RECORDS SHOWN below:

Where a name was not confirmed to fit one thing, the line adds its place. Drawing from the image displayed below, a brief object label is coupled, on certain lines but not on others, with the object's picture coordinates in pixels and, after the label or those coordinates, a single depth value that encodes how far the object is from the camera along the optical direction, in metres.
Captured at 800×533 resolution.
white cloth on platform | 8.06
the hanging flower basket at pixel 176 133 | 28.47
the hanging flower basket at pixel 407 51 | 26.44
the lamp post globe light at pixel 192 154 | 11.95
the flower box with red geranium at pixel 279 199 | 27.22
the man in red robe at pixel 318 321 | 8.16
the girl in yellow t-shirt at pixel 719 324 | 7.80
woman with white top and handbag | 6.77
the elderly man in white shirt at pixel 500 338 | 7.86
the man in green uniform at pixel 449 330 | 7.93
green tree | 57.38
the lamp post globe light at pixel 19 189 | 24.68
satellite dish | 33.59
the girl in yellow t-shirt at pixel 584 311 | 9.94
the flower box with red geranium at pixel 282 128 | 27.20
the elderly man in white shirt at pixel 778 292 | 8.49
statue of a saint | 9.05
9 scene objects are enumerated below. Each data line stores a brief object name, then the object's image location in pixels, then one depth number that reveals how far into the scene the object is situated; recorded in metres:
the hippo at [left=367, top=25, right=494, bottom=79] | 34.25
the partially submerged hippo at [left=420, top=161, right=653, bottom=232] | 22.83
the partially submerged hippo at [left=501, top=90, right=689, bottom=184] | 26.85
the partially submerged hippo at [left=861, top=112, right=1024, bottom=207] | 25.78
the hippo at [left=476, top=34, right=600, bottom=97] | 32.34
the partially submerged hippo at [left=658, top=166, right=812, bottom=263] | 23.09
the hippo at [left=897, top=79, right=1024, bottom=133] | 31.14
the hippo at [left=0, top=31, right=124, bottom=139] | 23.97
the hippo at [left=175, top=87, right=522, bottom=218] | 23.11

End of RECORDS SHOWN.

EXERCISE INSTRUCTIONS »
Wherever the string "geranium" appears in a line of the records, copy that line.

WRITTEN ANSWER »
the flower box with red geranium at pixel 279 199 | 27.22
the flower box with red geranium at pixel 282 128 | 27.20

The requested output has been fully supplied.